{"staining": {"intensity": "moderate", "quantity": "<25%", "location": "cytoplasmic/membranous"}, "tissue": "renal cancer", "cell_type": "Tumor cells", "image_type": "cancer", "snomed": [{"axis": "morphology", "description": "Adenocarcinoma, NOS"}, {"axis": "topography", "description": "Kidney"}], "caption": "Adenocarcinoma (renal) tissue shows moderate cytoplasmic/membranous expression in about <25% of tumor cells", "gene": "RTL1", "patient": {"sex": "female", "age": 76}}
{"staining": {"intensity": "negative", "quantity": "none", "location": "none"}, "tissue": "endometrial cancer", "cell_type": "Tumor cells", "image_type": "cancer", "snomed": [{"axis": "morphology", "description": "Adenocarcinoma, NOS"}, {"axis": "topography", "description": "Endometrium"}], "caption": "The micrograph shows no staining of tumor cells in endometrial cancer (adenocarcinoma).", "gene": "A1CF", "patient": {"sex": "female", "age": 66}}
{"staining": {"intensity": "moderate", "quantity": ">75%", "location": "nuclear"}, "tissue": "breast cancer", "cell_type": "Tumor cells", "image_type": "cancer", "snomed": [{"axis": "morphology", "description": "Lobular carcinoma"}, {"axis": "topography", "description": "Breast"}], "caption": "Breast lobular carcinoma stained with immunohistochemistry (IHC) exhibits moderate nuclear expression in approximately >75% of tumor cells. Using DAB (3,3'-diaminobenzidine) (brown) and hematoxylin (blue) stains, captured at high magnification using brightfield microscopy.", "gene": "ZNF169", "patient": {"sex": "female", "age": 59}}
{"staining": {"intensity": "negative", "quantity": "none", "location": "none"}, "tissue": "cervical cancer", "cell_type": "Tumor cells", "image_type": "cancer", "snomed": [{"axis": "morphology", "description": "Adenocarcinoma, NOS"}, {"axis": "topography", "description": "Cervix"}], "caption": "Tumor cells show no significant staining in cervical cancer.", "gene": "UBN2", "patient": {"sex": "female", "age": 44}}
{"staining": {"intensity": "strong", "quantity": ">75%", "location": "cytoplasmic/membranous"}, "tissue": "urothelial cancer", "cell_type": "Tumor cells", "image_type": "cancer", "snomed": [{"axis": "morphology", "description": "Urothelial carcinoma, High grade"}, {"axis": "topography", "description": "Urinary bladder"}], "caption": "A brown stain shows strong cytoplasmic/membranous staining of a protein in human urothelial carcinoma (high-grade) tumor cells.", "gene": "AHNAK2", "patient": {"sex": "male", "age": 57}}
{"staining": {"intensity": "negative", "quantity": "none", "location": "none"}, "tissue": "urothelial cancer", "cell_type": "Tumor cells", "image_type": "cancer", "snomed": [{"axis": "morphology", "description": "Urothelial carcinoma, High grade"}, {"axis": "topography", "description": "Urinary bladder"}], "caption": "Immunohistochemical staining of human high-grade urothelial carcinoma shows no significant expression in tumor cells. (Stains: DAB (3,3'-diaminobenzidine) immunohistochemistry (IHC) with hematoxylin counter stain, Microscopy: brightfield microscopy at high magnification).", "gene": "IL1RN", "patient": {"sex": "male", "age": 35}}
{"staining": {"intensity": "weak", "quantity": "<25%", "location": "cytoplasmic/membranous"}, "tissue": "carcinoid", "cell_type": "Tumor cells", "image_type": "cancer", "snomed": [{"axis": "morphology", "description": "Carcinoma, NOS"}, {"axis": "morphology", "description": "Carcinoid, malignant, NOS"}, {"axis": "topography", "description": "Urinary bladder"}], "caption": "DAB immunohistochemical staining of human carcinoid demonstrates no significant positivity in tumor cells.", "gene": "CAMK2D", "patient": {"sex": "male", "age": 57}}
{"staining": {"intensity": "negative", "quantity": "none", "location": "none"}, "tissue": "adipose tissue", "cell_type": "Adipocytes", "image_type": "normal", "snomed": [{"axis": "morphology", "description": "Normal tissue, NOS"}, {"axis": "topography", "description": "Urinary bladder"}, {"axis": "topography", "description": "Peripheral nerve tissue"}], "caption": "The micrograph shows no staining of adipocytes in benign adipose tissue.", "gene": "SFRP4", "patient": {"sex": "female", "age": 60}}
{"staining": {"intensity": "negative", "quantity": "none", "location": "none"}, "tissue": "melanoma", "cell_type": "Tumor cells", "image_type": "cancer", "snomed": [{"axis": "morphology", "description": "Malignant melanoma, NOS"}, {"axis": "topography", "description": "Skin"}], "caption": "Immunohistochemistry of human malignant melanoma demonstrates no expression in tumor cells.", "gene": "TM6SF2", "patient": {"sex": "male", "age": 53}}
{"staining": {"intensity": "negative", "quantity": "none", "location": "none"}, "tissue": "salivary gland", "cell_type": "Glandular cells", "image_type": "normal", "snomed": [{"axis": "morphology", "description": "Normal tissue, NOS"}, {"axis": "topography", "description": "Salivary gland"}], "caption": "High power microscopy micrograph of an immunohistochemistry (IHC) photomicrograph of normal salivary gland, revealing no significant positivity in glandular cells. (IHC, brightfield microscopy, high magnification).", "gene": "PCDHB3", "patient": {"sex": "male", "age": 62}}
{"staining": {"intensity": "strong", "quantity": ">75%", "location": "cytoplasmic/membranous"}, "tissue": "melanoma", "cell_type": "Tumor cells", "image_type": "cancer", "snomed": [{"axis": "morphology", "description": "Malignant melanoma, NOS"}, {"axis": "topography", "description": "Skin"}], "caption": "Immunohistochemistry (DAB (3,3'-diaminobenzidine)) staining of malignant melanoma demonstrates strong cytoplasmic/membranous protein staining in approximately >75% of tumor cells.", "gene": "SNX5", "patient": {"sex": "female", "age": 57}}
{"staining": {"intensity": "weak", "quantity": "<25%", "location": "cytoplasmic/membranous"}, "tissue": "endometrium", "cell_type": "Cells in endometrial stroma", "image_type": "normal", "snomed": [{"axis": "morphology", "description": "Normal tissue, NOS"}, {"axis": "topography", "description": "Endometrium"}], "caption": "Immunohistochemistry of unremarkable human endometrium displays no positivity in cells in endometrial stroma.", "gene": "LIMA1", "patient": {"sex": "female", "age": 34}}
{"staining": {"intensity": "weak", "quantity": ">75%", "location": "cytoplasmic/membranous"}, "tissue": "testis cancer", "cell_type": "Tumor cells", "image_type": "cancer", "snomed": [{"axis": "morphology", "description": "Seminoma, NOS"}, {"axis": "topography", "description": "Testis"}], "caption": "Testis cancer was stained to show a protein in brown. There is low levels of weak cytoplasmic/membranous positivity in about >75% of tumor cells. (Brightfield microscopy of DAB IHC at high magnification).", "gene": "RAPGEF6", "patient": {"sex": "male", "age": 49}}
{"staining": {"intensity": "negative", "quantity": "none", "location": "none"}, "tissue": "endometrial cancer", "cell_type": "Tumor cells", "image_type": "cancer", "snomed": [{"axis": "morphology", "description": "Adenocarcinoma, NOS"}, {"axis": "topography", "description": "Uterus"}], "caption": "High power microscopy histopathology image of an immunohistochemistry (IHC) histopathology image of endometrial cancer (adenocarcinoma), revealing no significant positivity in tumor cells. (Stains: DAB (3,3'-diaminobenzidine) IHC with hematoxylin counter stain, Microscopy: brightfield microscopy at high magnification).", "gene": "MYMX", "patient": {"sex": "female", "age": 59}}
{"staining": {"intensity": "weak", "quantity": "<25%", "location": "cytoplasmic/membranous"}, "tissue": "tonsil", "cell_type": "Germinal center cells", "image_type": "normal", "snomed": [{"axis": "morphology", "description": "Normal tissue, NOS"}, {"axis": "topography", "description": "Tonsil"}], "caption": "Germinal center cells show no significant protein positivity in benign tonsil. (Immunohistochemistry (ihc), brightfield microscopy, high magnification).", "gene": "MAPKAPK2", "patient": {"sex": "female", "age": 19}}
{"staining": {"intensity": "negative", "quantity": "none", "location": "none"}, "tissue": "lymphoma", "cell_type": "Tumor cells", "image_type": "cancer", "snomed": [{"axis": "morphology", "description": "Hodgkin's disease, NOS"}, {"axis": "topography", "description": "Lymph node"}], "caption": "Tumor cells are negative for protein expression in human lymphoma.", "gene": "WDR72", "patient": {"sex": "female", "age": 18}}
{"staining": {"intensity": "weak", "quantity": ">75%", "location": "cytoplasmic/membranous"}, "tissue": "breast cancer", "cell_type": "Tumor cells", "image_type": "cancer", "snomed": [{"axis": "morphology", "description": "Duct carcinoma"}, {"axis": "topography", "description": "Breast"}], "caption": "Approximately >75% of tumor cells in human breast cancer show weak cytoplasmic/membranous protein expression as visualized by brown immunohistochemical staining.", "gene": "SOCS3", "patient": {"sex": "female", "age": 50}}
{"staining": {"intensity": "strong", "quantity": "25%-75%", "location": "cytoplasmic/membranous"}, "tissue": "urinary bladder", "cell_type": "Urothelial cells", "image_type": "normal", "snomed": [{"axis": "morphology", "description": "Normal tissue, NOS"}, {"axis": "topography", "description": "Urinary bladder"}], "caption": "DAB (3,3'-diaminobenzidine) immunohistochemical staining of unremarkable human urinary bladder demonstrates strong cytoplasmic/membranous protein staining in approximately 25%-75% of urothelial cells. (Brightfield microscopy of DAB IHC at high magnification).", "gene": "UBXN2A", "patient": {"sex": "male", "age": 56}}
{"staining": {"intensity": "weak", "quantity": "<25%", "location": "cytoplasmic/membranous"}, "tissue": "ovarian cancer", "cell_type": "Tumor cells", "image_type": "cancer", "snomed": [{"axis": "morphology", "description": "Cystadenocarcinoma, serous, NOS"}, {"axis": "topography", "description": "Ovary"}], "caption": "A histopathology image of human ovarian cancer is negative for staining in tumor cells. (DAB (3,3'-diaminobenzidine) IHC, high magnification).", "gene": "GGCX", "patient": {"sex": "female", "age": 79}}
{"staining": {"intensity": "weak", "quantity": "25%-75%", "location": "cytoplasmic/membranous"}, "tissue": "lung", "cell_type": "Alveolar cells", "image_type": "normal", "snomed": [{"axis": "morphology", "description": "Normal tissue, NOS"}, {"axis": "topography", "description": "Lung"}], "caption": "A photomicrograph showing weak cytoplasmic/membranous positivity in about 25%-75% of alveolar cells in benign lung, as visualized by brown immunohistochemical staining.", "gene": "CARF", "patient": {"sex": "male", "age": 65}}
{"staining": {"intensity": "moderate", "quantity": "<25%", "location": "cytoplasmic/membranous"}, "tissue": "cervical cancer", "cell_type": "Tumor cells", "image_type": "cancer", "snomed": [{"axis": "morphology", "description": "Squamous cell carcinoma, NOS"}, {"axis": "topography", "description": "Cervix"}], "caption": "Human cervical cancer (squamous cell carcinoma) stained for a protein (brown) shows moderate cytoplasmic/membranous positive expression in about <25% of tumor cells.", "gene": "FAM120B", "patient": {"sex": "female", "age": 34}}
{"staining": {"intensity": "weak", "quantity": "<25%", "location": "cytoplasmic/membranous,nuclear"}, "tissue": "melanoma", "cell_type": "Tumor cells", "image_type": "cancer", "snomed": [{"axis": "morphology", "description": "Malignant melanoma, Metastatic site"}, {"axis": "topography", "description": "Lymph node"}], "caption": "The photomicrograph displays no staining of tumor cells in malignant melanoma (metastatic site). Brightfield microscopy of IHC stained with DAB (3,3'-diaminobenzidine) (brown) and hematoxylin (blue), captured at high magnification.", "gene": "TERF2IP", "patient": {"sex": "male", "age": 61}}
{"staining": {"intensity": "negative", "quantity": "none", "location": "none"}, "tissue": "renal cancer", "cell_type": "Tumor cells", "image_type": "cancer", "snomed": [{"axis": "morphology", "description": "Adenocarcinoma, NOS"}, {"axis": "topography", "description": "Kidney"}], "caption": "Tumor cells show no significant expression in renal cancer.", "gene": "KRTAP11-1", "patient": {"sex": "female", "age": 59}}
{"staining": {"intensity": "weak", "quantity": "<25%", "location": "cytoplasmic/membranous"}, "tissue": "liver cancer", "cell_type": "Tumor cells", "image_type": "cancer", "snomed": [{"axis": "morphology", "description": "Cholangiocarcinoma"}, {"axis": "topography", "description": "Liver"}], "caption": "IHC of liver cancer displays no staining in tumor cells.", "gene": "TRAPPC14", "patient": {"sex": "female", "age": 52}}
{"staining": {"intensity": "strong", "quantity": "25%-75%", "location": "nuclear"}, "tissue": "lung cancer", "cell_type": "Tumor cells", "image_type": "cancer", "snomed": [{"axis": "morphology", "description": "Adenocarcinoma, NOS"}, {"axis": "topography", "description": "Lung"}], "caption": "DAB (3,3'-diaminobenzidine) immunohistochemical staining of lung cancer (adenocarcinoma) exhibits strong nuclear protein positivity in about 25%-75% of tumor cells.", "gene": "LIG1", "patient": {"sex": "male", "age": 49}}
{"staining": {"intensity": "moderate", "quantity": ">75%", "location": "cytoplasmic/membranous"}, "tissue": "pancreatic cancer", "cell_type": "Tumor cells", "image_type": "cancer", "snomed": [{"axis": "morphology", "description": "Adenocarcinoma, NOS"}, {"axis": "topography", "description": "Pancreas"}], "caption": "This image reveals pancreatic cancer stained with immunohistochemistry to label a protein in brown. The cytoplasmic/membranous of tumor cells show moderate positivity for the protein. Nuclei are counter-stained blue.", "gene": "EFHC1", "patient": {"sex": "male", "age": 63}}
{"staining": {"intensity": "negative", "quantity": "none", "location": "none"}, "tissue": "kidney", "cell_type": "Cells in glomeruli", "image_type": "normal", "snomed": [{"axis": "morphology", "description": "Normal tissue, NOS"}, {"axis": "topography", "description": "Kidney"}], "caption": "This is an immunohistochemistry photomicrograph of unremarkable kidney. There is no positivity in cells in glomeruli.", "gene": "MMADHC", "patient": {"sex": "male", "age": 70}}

**Work task:** Please count the lines above that contain the word "Breast", and reply with the number alone.

**Answer below:** 2